(Stored data entries)
------------------------------------------------------------------------

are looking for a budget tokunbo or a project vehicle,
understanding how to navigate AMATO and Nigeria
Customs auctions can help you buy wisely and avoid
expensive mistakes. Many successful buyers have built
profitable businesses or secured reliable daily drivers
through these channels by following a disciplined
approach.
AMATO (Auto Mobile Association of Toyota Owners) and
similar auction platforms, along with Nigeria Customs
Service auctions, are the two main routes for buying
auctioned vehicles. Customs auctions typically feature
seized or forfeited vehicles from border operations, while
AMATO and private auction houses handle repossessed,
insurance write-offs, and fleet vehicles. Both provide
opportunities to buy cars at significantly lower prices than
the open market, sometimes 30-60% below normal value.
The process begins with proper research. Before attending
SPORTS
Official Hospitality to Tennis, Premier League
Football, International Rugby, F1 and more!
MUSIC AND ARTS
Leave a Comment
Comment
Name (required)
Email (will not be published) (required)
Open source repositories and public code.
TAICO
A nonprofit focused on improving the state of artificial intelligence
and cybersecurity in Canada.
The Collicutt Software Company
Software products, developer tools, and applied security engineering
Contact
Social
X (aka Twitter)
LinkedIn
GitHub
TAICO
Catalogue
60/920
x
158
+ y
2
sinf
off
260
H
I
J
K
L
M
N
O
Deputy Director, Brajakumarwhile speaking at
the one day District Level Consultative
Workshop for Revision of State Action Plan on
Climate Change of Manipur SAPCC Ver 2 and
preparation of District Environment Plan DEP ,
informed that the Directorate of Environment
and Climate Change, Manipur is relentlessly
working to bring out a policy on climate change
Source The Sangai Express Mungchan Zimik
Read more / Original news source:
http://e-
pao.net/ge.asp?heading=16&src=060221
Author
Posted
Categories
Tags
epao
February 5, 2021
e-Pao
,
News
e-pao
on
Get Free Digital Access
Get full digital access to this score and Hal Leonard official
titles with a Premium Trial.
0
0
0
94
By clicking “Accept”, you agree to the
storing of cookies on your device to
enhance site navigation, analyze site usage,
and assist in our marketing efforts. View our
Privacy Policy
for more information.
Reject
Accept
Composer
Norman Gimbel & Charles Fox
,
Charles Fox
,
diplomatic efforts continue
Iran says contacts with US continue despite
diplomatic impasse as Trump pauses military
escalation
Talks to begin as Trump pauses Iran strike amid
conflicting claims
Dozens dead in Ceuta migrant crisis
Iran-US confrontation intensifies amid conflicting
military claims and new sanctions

------------------------------------------------------------------------

_Instructions for the task_:
A precise copy of all the records is needed.

_Solution_:
are looking for a budget tokunbo or a project vehicle,
understanding how to navigate AMATO and Nigeria
Customs auctions can help you buy wisely and avoid
expensive mistakes. Many successful buyers have built
profitable businesses or secured reliable daily drivers
through these channels by following a disciplined
approach.
AMATO (Auto Mobile Association of Toyota Owners) and
similar auction platforms, along with Nigeria Customs
Service auctions, are the two main routes for buying
auctioned vehicles. Customs auctions typically feature
seized or forfeited vehicles from border operations, while
AMATO and private auction houses handle repossessed,
insurance write-offs, and fleet vehicles. Both provide
opportunities to buy cars at significantly lower prices than
the open market, sometimes 30-60% below normal value.
The process begins with proper research. Before attending
SPORTS
Official Hospitality to Tennis, Premier League
Football, International Rugby, F1 and more!
MUSIC AND ARTS
Leave a Comment
Comment
Name (required)
Email (will not be published) (required)
Open source repositories and public code.
TAICO
A nonprofit focused on improving the state of artificial intelligence
and cybersecurity in Canada.
The Collicutt Software Company
Software products, developer tools, and applied security engineering
Contact
Social
X (aka Twitter)
LinkedIn
GitHub
TAICO
Catalogue
60/920
x
158
+ y
2
sinf
off
260
H
I
J
K
L
M
N
O
Deputy Director, Brajakumarwhile speaking at
the one day District Level Consultative
Workshop for Revision of State Action Plan on
Climate Change of Manipur SAPCC Ver 2 and
preparation of District Environment Plan DEP ,
informed that the Directorate of Environment
and Climate Change, Manipur is relentlessly
working to bring out a policy on climate change
Source The Sangai Express Mungchan Zimik
Read more / Original news source:
http://e-
pao.net/ge.asp?heading=16&src=060221
Author
Posted
Categories
Tags
epao
February 5, 2021
e-Pao
,
News
e-pao
on
Get Free Digital Access
Get full digital access to this score and Hal Leonard official
titles with a Premium Trial.
0
0
0
94
By clicking “Accept”, you agree to the
storing of cookies on your device to
enhance site navigation, analyze site usage,
and assist in our marketing efforts. View our
Privacy Policy
for more information.
Reject
Accept
Composer
Norman Gimbel & Charles Fox
,
Charles Fox
,
diplomatic efforts continue
Iran says contacts with US continue despite
diplomatic impasse as Trump pauses military
escalation
Talks to begin as Trump pauses Iran strike amid
conflicting claims
Dozens dead in Ceuta migrant crisis
Iran-US confrontation intensifies amid conflicting
military claims and new sanctions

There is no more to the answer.